Hi There,
We’re exploring what an upgrade path from 1.x to 2.x would look like for us.
We currently extend Prefect 1’s Result class and use Task ‘target’ functionality as way to achieve tiered result caching for our tasks. This “TieredResult” can be given two uris: read_write_uri, read_only_uri. When running things in your local environment, the read_write_uri points to a result output directory that you have write access to whereas the read_only_uri points to a directory in which you only have read access to. This read_only_uri lets us have an architecture where our main shared research environment (which is constantly running) can produce artifacts which all researchers can reference in order to avoid re-running every flow in their local environment (which is not feasible). People can check out the code and modify small sections of the flow graph to ensure their changes still fit into the overall research graph. When they re-run the entire flow locally, only the parts they changed will end up with ‘target’ file cache misses.
I dug into the Prefect 2 caching a bit and don’t yet see a way to achieve something like this, but I could be missing something. In Prefect 2, the concept of “targets” seems to have disappeared and instead there only exists caching logic around the usage of “cache_key_fn”. The caching layer works by proposing a “Running” state change to the Orion server which then looks up the request cache key in a SQL database. If it exists, it will reject the “Running” state change and move it to Completed (Cached) instead. I tried looking for ways to hook into the database layer and possibly extend OrionDBInterface so that Orion can work with multiple databases (your local one + the shared one) and use the shared database as one of the sources for cache hits. But it looks like it would be very difficult to maintain.
For use of ‘result_storage’ in flows, it is very easy to get functionality like I’m looking for by creating a
custom Block which references both WritableFileSystem and ReadableFileSystem blocks. But I’m having difficulty in finding a way to use this concept for cache hits.
Any help would be greatly appreciated.
Thank you,
Haddon

### Provided material
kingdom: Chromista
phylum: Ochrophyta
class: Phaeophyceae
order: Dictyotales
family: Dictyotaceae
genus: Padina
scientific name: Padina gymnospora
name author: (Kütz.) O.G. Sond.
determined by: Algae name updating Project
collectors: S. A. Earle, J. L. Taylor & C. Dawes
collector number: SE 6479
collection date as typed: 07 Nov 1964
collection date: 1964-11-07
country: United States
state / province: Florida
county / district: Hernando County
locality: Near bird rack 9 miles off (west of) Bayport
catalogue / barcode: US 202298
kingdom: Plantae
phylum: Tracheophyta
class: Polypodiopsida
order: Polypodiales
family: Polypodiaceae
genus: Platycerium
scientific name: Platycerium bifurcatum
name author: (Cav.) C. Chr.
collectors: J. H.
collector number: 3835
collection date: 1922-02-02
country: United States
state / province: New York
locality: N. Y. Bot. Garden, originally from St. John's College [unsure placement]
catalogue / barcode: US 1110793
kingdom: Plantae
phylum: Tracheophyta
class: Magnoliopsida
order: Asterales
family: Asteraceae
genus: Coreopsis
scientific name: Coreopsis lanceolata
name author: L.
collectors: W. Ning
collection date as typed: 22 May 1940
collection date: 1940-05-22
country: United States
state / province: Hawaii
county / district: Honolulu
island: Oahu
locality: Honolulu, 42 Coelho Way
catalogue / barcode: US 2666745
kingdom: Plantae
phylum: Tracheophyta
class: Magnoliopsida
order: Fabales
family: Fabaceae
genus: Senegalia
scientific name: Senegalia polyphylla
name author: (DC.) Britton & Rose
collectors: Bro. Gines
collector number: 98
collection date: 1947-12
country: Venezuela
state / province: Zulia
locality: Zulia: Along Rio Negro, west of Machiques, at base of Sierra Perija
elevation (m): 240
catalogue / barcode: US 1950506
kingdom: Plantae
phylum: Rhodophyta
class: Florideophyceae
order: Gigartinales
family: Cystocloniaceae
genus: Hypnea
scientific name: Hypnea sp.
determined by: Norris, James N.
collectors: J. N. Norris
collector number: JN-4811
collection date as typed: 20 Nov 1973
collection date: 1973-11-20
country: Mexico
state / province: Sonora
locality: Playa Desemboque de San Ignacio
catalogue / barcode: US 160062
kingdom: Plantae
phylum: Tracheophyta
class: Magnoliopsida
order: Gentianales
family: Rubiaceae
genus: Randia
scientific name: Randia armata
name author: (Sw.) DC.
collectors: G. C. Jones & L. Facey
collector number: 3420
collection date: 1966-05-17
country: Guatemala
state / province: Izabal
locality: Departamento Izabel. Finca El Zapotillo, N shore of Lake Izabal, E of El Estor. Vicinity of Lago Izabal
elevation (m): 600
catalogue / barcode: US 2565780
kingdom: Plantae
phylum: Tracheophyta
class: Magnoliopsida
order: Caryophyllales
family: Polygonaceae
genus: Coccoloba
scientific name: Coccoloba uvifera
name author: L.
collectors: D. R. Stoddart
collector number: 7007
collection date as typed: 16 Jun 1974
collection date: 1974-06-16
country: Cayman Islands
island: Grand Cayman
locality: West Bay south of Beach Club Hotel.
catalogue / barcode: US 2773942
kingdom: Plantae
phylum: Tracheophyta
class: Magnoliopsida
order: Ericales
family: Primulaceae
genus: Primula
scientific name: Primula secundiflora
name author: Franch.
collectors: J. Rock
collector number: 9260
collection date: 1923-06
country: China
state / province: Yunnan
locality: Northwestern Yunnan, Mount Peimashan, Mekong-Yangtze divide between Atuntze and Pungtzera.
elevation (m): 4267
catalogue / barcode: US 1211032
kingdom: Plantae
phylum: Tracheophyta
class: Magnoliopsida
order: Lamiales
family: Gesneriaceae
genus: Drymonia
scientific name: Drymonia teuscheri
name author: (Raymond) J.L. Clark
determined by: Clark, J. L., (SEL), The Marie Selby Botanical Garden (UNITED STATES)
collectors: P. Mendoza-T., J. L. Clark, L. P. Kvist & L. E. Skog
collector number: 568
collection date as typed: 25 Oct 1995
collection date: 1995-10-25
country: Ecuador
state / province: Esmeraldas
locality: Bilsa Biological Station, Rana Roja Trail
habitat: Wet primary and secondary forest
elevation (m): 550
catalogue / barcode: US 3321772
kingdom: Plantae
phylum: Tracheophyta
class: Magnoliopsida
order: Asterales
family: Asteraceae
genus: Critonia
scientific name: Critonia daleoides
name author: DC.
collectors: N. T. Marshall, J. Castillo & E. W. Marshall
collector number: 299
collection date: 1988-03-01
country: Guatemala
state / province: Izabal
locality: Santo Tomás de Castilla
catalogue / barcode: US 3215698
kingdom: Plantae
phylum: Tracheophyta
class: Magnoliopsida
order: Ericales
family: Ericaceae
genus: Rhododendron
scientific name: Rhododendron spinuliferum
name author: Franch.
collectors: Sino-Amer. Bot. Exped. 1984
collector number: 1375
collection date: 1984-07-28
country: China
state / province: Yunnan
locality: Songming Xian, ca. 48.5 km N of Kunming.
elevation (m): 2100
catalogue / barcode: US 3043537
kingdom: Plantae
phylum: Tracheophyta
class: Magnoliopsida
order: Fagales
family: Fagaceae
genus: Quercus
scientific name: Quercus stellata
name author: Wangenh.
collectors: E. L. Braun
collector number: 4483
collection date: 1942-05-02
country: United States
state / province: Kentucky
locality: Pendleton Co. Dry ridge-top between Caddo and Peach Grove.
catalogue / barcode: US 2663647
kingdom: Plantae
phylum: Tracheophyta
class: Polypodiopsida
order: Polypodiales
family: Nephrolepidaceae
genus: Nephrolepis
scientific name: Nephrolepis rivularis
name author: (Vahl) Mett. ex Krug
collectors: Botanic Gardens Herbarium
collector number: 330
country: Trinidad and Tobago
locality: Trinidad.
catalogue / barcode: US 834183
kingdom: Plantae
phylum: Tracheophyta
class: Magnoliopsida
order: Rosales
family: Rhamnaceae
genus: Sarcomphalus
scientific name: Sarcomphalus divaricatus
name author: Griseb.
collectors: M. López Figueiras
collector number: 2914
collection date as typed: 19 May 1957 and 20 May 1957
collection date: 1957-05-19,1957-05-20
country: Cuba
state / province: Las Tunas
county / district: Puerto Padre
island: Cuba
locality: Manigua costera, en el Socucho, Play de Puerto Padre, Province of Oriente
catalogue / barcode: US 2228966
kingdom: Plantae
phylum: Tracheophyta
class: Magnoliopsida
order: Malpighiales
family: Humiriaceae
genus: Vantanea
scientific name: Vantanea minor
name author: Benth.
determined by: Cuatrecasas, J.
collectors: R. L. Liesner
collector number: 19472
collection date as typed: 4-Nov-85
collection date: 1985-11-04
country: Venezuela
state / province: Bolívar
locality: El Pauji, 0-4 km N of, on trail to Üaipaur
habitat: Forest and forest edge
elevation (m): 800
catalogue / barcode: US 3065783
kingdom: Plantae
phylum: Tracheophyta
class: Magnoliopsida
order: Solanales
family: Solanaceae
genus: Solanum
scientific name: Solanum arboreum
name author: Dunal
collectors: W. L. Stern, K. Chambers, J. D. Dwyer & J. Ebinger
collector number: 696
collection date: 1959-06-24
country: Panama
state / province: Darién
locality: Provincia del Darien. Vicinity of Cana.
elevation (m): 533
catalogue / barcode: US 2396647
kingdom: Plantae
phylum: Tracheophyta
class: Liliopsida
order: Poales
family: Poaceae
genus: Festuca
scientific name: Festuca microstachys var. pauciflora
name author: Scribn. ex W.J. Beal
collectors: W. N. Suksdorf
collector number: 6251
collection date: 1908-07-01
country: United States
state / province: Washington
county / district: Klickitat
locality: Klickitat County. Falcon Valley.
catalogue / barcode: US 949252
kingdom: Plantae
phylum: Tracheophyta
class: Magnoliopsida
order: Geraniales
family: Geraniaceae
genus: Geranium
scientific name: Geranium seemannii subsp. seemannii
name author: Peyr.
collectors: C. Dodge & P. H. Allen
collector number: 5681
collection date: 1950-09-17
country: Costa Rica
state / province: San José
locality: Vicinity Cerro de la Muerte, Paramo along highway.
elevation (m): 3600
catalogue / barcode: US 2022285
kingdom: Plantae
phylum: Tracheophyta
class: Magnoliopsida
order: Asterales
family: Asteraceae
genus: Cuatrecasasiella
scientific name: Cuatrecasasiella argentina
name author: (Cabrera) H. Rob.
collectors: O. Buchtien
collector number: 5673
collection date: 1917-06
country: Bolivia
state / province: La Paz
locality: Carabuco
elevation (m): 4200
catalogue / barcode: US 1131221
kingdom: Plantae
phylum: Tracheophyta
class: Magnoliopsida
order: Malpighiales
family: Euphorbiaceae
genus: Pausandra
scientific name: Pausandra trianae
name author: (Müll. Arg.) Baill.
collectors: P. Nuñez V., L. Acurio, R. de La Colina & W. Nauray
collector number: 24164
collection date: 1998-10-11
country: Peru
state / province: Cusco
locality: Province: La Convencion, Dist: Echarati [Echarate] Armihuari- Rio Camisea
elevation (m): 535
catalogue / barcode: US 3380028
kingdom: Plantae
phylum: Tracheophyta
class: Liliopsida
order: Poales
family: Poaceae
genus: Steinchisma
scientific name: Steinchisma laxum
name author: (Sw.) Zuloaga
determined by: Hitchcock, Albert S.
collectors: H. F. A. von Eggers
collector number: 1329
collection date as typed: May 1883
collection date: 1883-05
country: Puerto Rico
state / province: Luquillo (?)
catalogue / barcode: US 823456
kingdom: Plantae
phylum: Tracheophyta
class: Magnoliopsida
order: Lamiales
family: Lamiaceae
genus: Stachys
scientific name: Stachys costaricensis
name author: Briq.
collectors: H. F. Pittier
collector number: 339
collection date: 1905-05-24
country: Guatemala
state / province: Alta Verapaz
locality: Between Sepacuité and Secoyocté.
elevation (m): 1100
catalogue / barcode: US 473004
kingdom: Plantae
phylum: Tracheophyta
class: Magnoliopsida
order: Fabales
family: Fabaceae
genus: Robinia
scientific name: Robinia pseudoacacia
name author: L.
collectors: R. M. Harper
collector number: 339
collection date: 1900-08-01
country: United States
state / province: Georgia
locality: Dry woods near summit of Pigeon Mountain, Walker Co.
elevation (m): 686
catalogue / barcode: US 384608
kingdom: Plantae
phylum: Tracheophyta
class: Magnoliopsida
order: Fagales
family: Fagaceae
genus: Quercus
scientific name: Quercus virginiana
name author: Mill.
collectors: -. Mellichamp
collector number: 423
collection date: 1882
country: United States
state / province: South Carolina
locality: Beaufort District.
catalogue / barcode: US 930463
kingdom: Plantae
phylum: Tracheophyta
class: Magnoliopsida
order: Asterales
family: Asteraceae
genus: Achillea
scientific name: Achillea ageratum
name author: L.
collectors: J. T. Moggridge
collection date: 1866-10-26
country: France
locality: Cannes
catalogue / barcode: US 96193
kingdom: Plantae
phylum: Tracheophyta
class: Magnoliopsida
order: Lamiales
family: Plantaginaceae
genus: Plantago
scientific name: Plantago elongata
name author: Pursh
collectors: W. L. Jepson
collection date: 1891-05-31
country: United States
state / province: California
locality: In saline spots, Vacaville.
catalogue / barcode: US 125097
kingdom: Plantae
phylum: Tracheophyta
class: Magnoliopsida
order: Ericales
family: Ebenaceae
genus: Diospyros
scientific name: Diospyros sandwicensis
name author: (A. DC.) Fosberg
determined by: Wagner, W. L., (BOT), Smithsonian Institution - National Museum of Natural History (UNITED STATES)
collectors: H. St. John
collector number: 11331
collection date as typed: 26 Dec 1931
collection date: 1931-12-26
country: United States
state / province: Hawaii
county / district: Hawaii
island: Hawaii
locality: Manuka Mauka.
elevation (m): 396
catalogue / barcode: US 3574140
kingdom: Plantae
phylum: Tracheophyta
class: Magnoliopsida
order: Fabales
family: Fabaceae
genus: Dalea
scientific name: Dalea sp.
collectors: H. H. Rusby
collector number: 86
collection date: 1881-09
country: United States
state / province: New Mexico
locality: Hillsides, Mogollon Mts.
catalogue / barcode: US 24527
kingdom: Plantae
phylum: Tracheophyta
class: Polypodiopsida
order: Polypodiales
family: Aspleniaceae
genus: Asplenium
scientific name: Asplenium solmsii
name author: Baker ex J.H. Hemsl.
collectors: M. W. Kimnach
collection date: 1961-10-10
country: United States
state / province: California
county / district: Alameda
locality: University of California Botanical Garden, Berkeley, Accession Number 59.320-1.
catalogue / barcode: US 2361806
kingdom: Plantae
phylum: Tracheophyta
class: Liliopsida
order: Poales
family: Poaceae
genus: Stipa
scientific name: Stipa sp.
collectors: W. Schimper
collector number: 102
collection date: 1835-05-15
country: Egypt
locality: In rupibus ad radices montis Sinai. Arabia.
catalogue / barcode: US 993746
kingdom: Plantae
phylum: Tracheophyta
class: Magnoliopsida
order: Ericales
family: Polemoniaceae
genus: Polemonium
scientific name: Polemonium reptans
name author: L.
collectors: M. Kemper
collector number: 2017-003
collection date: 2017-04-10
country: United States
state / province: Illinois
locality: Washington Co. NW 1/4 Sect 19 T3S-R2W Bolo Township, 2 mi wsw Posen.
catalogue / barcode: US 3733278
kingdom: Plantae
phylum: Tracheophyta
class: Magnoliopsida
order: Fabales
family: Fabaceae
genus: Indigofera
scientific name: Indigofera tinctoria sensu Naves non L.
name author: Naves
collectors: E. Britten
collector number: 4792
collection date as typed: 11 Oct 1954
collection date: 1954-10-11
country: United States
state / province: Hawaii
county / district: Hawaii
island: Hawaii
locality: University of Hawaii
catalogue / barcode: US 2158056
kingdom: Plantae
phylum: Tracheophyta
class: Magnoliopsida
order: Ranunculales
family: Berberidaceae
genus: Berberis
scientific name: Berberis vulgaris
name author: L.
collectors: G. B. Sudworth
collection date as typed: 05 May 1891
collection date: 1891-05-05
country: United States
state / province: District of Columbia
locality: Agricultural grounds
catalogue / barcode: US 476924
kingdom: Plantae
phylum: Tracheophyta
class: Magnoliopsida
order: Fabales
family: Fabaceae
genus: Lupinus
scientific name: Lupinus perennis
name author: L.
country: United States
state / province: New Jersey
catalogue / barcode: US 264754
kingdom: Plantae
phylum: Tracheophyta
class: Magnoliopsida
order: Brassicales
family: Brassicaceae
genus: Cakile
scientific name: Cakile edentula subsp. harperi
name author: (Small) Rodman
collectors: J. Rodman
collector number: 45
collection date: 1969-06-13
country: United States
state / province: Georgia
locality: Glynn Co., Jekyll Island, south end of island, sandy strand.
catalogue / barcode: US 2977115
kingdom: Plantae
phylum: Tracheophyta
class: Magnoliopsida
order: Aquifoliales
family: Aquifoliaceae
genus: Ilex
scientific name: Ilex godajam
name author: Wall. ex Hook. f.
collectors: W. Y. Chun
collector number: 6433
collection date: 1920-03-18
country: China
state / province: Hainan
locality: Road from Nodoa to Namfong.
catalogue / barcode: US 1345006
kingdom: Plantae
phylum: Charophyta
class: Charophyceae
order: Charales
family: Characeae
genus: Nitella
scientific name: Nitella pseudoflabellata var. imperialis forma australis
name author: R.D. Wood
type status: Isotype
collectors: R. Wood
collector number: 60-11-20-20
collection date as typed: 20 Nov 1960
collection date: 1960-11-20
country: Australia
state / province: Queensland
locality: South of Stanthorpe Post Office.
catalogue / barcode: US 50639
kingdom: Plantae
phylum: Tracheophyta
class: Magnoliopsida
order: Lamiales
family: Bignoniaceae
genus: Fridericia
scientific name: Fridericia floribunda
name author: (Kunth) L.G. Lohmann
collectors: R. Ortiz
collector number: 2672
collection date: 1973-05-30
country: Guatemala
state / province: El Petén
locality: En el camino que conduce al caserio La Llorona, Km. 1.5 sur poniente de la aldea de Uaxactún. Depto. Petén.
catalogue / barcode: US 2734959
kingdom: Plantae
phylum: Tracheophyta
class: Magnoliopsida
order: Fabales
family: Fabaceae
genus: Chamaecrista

### Set problem 1
In one to three sentences, explain why the read_only_uri matters to the research setup described in the forum post.
### Set problem 2
Please extract the passage of the forum post that begins at the words "For use of ‘result_storage’" and stops after "concept for cache hits.".

### Task result 1
The read_only_uri lets the constantly running shared research environment produce artifacts that all researchers can reference. This spares them from re-running every flow in their local environment, which is not feasible. When someone re-runs the entire flow locally, only the parts they changed end up with 'target' file cache misses.

### Task result 2
For use of ‘result_storage’ in flows, it is very easy to get functionality like I’m looking for by creating a
custom Block which references both WritableFileSystem and ReadableFileSystem blocks. But I’m having difficulty in finding a way to use this concept for cache hits.